QUOTED PASSAGE>
********************

Once again - its not about being reminded of work outside of work hours.  Its about work wanting me to use a personal device during work time for work activities.  Want me to do something then provide me the tools.  do not rely on me using my personal property for work.  Its like if work want you to supply your own pens or keyboard

It's probably not uncommon for people to supply their own pens!  

Whilst you wore a uniform so were provided with it (I assume), many employees provide their own clothes - did officers promoted from uniformed PC to CID refuse to come to work in civvies because the force weren't paying for them?  They are basic essentials for the workplace.  I'm guessing you provided your own shoes?  Did you use a fob watch or similar?  Was that provided?  Did you have a similar OMG no way attitude to stuff going the other way - wearing a pair of gloves to fix a chain issue on your bike before you cycled home?  Using a bit of micropore tape to stop your bar tape unravelling?  Finding that you've brought a work pen home - and making sure nobody uses the ink to sign a document?

********************

PROBLEMS AND TASKS>
1) In the discussion about personal devices at work, list the things the first post names as items work might expect an employee to supply.
2) Carry on the discussion about personal devices at work from the point where it stops.

[Stored data]
********************

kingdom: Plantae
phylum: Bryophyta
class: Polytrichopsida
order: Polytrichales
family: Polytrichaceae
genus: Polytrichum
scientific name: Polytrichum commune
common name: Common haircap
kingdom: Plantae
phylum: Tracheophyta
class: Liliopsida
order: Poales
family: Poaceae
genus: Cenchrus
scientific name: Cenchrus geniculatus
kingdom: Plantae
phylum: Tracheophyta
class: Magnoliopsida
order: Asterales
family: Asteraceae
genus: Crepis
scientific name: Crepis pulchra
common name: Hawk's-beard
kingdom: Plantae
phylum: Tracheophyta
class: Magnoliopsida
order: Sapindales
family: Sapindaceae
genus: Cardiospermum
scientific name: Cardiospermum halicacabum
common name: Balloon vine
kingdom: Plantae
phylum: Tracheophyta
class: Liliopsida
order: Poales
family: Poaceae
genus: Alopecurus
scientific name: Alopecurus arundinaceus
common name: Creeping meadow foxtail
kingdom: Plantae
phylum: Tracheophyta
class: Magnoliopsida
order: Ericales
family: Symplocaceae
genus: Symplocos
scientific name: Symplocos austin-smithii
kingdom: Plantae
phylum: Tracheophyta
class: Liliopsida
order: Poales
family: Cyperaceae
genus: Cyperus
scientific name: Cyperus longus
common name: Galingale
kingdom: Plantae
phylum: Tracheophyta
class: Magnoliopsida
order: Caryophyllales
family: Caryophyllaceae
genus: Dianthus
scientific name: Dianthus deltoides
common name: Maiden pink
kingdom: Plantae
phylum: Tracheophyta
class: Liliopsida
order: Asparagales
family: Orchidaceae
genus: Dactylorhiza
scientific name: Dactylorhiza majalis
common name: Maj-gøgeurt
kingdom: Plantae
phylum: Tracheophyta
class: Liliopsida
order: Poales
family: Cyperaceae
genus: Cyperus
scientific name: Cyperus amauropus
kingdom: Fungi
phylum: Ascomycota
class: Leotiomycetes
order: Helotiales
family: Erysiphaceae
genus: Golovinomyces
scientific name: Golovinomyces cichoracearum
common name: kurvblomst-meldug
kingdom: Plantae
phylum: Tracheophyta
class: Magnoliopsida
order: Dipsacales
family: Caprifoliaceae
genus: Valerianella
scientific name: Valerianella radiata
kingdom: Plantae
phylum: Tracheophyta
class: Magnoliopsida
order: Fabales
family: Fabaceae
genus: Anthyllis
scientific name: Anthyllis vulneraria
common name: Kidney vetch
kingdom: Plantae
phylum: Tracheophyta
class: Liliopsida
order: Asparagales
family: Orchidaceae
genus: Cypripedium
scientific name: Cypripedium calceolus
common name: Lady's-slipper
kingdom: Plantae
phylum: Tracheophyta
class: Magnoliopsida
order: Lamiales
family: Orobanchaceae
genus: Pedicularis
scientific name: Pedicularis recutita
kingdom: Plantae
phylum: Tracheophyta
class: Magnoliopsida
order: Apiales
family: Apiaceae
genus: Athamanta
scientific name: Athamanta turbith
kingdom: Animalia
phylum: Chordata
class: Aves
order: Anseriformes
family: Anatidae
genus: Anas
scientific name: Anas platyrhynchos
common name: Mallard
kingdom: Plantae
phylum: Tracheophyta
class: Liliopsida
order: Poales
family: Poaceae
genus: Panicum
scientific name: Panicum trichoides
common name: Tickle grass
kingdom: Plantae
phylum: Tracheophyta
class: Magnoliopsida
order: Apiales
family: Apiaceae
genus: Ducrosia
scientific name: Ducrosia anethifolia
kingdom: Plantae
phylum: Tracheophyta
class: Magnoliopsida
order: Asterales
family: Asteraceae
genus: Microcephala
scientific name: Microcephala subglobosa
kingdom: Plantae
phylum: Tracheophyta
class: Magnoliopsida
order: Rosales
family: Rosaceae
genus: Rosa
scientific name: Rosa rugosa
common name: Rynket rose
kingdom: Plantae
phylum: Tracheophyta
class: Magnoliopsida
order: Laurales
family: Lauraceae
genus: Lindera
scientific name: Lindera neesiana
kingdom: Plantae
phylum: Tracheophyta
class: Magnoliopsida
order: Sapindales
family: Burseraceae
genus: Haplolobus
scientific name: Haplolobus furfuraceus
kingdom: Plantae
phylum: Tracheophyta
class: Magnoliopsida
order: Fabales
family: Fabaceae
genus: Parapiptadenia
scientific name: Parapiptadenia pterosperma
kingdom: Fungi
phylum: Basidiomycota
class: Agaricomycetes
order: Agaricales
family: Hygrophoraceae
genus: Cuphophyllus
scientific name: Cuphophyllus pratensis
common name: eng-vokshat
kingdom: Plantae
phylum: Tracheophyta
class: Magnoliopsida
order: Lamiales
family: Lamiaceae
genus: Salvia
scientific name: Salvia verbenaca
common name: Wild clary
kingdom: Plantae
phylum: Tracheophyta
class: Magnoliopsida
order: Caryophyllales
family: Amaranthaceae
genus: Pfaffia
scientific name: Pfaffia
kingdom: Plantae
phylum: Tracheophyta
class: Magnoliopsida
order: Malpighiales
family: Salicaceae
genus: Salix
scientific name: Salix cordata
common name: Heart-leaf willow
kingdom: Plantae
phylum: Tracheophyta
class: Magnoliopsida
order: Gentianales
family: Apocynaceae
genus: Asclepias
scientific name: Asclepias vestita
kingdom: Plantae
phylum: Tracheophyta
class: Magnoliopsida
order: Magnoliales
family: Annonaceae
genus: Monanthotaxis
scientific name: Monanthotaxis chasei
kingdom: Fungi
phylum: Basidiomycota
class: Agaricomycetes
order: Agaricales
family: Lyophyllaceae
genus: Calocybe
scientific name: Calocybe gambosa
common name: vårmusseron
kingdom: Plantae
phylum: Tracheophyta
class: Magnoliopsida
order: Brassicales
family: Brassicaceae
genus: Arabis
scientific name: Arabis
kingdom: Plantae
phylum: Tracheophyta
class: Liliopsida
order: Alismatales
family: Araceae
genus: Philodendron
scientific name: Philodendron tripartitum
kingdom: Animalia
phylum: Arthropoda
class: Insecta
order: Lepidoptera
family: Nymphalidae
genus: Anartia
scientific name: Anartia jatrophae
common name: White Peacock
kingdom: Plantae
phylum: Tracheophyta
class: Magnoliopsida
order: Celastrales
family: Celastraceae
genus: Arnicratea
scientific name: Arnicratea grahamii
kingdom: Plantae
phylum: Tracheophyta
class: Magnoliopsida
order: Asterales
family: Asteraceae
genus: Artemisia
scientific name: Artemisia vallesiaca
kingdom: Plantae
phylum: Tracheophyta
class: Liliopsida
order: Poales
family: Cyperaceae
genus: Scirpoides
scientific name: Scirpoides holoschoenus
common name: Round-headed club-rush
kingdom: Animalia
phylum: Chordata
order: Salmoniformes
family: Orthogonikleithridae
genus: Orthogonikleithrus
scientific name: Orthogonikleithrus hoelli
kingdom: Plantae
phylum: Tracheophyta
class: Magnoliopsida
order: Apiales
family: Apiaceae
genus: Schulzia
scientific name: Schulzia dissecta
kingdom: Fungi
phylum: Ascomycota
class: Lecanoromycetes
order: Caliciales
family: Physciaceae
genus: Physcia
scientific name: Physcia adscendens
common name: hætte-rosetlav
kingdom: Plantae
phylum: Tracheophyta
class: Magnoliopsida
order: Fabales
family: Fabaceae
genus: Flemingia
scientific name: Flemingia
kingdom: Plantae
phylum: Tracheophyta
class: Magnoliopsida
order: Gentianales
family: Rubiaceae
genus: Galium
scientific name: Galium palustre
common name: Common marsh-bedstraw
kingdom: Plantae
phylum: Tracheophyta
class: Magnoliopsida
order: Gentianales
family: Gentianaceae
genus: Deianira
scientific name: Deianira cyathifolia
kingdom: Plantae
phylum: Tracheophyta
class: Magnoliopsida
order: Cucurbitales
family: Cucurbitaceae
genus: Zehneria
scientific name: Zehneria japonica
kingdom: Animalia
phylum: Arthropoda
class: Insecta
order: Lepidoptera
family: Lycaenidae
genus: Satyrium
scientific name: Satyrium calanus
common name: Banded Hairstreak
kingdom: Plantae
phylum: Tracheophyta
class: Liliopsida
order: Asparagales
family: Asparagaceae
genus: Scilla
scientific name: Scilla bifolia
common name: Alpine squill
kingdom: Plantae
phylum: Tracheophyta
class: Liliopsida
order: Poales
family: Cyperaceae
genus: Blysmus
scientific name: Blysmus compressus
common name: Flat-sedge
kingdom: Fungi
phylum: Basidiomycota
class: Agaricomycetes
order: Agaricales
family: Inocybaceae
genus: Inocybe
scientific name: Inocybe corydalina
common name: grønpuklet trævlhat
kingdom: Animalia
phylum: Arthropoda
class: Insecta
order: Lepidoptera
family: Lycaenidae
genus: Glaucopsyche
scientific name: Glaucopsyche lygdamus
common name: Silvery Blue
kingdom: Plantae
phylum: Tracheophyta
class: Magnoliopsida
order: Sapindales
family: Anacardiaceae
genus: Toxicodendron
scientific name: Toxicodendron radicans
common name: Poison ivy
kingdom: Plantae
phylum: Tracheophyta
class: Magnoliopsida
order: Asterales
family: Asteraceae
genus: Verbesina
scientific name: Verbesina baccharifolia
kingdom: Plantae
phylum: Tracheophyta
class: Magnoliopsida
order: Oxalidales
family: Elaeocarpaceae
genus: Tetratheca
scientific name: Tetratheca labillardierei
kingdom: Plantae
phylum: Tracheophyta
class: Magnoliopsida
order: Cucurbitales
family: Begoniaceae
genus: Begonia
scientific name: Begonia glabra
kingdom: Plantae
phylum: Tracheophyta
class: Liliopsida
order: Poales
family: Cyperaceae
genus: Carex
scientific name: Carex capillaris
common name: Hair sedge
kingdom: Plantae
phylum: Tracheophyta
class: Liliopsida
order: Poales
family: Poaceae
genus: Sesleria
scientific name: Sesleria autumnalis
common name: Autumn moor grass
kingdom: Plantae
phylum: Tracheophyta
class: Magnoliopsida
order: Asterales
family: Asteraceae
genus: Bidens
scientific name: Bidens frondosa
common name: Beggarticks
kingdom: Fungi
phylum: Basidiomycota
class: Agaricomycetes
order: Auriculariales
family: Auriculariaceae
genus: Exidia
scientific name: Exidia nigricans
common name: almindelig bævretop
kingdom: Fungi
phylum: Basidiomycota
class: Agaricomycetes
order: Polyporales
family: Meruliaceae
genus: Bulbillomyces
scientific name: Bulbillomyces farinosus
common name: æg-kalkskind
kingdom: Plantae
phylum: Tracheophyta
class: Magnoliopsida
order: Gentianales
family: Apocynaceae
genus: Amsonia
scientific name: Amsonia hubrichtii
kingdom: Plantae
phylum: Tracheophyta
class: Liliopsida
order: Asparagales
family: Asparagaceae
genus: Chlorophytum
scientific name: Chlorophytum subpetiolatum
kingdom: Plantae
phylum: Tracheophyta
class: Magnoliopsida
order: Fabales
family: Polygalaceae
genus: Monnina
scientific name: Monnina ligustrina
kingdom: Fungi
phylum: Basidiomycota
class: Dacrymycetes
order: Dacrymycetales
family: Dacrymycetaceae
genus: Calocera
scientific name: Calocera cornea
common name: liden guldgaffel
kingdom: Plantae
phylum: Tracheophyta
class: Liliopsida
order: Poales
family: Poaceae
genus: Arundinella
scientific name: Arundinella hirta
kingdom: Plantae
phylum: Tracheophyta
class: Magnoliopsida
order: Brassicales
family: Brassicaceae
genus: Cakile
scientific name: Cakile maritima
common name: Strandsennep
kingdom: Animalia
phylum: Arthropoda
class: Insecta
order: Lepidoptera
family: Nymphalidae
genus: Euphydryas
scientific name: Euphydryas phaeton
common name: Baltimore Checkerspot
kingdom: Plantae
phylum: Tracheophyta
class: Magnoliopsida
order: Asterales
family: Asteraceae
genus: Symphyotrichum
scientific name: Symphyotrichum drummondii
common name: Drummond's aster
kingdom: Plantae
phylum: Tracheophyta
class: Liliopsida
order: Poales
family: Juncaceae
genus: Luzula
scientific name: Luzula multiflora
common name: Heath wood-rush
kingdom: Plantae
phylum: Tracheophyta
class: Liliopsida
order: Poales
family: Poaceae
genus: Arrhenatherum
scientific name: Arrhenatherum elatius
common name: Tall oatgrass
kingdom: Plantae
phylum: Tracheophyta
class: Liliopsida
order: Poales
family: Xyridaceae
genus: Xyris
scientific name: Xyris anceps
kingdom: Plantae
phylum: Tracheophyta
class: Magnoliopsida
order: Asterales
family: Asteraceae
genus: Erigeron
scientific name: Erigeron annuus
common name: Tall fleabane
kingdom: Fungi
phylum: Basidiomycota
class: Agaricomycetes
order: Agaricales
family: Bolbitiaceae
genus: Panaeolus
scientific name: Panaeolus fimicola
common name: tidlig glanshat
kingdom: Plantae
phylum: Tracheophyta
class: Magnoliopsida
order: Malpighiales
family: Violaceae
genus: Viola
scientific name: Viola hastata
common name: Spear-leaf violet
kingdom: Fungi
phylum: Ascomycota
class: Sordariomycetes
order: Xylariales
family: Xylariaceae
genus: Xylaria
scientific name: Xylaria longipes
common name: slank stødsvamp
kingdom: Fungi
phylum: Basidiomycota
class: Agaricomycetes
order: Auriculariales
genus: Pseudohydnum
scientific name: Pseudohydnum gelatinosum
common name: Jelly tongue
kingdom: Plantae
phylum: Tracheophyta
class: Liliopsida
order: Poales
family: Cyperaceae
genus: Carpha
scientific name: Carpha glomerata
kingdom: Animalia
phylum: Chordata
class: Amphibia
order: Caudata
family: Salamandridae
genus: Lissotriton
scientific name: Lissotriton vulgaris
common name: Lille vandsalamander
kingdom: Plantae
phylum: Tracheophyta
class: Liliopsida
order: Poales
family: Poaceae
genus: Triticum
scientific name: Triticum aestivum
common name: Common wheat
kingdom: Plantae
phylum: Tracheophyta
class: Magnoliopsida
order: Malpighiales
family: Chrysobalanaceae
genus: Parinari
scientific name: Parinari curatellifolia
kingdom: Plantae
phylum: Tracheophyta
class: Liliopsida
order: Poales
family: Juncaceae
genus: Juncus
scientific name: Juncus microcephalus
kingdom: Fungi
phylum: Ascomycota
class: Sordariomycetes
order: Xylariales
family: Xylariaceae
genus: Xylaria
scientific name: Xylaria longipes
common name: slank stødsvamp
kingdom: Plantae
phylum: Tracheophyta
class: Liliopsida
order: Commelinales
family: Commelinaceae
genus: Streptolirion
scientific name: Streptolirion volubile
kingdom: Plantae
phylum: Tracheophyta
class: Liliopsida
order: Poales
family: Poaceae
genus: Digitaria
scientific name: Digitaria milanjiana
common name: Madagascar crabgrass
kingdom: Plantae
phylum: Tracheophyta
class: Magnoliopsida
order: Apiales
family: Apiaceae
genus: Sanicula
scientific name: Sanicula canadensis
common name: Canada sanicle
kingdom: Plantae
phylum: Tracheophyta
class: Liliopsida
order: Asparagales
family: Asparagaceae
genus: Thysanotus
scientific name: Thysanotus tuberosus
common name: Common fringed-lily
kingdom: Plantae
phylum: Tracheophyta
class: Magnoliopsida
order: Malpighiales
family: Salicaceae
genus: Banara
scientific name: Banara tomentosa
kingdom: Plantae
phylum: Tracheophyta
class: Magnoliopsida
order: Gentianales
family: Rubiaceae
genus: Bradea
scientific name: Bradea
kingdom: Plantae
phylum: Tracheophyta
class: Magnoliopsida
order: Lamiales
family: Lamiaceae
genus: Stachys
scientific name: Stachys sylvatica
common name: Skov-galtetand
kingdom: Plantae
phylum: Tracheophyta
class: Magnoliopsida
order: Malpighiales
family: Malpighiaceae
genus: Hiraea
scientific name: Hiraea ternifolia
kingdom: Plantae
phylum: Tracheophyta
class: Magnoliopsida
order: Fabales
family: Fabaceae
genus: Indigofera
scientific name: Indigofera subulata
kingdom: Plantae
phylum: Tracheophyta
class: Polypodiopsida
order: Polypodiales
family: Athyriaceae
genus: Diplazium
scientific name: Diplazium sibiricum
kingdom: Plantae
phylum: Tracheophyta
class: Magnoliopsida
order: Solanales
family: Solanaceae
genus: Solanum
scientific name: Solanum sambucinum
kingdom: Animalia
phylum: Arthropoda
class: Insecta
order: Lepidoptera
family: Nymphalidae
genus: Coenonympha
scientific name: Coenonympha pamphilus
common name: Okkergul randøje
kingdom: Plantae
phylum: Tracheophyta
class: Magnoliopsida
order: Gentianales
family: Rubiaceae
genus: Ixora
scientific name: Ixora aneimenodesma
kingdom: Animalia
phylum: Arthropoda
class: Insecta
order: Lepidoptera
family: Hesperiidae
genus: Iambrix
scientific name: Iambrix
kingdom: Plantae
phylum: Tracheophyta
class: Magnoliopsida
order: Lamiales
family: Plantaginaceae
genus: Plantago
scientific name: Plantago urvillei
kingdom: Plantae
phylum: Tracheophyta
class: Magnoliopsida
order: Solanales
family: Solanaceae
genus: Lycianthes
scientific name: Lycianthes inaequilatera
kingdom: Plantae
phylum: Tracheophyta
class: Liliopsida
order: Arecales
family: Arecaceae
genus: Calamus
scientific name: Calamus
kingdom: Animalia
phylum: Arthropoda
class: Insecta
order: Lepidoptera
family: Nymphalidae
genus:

********************

ANSWER LIST>
1)
- a personal device
- pens
- a keyboard

2)
What I am suggesting is that you are a bit out of touch with what is normal practice in many normal workplaces.  The NHS is a weird place to work: most people in there have only every worked there and have become institutionalised.  Things which might seem "impossible" or "mandatory" because thats how the NHS has done it and nobody would dare challenge it are not necessarily the law, or even best practice, or normal in other places.  I've seen employees who try to be a PITA about trivial stuff; it's essentially career-limiting - that's not about the cost saving of the device its about the attitude, and its not usually management who get pissed off first - its all the other people who actually (at least sort of) enjoy coming to work and find the "they can't make us do this" workplace stuff culture destroying.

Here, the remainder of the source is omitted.